2014年10月5日日曜日

笑顔



理子さんが生まれてから早くも44日が経った。
生まれた当初、おっかなびっくり理子さんを抱いていた僕の手つきも、
少しずつ慣れたものになってきた。

昨日、花さんから添付付きのメールが届いた。
開いてみると今まで見た事のないくらい笑顔の理子さんの写真があった。
とてもナチュラルに、母に対して見せた完全な信頼を寄せた目だった。
それを見た時とても嬉しく感じたの同時に、ほんの少しの嫉妬も覚えた。
四六時中、自分の睡眠や食事を削ってまで世話をしている花さんに対して覚えるのは
お門違いにもほどがあるのだけど。


そして、今日。
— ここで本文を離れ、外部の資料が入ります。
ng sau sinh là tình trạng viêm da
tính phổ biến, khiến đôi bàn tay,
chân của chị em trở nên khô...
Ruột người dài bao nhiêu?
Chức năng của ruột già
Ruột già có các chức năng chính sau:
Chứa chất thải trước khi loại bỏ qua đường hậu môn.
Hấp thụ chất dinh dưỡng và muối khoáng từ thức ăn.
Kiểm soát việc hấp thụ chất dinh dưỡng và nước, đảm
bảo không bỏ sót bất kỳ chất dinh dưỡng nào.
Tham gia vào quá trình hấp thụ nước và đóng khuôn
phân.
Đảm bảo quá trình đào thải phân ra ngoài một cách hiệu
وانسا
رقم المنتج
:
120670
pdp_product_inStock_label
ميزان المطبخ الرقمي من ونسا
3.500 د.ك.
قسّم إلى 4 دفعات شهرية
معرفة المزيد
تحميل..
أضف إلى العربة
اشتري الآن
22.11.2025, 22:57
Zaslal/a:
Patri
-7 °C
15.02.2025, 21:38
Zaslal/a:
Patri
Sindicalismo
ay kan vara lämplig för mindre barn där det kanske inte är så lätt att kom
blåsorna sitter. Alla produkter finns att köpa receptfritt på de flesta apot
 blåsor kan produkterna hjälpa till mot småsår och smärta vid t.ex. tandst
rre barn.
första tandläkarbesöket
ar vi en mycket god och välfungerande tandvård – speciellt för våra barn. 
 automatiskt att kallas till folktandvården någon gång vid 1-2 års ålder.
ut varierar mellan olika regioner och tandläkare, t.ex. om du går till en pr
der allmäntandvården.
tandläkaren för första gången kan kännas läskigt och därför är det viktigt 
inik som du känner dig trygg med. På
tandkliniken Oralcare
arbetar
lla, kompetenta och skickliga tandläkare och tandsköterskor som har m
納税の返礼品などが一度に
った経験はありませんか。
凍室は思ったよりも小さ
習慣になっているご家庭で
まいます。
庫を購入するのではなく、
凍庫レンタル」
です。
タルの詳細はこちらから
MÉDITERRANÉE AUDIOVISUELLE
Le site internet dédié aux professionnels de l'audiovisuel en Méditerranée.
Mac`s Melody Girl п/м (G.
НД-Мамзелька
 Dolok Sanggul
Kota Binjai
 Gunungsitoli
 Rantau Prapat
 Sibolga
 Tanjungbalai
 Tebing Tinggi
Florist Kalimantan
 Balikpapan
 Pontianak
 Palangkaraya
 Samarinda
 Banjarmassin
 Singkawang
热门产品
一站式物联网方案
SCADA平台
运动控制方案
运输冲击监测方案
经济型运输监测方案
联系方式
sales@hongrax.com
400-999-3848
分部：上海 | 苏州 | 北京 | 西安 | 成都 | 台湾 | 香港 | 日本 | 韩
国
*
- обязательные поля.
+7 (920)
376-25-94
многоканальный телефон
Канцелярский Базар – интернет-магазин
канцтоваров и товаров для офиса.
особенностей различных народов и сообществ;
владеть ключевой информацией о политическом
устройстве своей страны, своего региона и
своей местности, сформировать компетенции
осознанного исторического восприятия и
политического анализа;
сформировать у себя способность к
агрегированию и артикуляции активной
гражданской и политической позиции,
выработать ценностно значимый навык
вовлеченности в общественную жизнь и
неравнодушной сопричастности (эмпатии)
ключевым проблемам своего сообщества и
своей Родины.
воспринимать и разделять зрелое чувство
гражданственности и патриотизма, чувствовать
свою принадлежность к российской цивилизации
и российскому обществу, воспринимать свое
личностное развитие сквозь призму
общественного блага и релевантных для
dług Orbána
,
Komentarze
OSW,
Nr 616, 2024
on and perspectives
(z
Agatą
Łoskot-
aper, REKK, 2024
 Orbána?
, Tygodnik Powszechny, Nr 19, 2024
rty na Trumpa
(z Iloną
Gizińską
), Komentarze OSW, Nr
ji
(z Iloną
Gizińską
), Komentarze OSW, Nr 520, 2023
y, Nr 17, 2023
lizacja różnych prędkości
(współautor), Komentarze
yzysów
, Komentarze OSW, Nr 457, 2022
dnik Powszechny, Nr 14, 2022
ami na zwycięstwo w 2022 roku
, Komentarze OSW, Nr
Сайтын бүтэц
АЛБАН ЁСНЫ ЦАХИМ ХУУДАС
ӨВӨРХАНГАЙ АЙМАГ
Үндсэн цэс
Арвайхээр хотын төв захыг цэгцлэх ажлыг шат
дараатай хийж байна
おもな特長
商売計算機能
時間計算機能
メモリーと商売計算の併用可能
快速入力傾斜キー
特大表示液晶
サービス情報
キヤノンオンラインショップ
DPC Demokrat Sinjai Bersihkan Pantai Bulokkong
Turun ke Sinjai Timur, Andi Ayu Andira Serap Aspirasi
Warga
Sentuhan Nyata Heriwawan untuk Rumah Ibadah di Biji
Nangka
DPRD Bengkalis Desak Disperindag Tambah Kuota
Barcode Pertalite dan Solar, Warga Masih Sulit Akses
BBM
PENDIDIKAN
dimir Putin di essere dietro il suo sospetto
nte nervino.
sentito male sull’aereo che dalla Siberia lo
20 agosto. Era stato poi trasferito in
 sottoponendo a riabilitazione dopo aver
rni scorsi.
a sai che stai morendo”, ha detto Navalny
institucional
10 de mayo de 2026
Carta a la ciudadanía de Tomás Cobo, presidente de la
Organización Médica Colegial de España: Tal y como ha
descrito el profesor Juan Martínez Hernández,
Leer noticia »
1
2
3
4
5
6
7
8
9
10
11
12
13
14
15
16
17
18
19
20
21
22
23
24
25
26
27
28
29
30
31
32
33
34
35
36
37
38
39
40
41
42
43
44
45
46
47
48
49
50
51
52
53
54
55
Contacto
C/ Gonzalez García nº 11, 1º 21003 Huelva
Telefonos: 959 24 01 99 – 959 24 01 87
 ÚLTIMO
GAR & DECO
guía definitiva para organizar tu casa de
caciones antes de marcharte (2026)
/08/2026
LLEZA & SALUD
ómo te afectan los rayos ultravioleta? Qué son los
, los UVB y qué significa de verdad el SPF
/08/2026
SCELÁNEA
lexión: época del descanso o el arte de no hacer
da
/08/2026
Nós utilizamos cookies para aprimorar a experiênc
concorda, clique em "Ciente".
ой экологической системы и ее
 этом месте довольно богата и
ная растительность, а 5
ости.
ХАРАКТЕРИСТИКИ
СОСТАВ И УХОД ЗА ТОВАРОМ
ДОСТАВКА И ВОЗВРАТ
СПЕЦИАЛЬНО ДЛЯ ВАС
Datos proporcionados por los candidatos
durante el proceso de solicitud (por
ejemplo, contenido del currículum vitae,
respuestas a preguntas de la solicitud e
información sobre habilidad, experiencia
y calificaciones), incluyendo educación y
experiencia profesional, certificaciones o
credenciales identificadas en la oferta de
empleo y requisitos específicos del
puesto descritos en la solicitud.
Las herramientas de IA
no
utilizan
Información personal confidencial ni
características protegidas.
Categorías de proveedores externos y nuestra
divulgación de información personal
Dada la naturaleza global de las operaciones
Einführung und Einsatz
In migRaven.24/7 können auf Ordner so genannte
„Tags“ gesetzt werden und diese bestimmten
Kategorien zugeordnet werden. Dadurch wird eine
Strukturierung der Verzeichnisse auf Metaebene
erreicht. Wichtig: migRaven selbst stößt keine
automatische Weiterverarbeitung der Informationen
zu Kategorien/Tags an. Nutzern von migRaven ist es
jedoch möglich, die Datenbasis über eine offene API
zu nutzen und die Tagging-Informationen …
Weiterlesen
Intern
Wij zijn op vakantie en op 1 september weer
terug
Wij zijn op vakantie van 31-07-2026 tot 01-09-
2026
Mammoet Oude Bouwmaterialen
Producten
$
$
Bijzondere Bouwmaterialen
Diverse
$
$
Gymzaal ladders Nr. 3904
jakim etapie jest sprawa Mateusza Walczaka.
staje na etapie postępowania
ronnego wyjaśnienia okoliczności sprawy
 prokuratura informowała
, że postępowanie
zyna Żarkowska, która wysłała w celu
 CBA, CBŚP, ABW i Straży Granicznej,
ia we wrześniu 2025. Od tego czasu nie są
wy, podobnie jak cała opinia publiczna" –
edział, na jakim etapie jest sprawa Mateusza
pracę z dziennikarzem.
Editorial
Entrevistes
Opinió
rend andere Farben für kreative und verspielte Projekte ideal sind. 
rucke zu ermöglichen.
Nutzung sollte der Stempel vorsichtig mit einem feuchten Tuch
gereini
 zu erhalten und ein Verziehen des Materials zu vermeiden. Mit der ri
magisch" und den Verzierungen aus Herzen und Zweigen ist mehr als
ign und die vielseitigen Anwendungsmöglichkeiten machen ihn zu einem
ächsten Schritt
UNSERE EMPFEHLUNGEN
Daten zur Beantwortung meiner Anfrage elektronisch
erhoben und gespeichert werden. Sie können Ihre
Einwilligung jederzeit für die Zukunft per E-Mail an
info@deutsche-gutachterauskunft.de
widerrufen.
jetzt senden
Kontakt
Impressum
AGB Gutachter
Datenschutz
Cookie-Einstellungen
土曜日は休みである。
僕は理子さんへの積極的な介入を試みる。
泣けばすぐに駆けつけご機嫌をとり、抱っこをする。
泣き止まないときはレディに失礼ながら
服の隙間からおむつの黄色いラインをリトマス試験紙よろしくチェックする。
青いラインに変色しているのを見つけるや否や、
僕の右手は新しいおむつへとむかい、
左は軽やかにウェットティッシュへとむかう。
そして両足を左手で持ちあげ、右手でおむつをおしりへ滑り込ませる。
すばやくおしりを拭き終えると、腰回りの湿気を少し取り除き
おむつのマジックテープを締め付ける。
弱くても、強すぎてもダメだ。

今まで新生児サイズを使用していたのだけど、
ここのところの理子さんの爆発的な成長によって、
かなりおむつがきつくなってきていた。
単純な見た目だけではなく、こういったところでも成長がかいま見られた。

僕がいくらご機嫌をとっても、おむつを変えても、
『歌えバンバン』の理子さんバージョンの替え歌を即興で歌い上げても、
泣き止まないときがある。
そんなとき、僕はあきらめて花さんに理子さんを渡すと
ピタっと泣き止むのである。
もう、僕は母には勝てないのである。
だから、僕は悟ったのだ。
もちろん最大級の愛情を持って理子さんに捧げるけれど、
花さんへも、変わらず最大級の愛とケアを持って接するのだ、と。

そんなことを考えながらも理子さんをあやしていると、
彼女はとても優しく僕に微笑みかけたのである。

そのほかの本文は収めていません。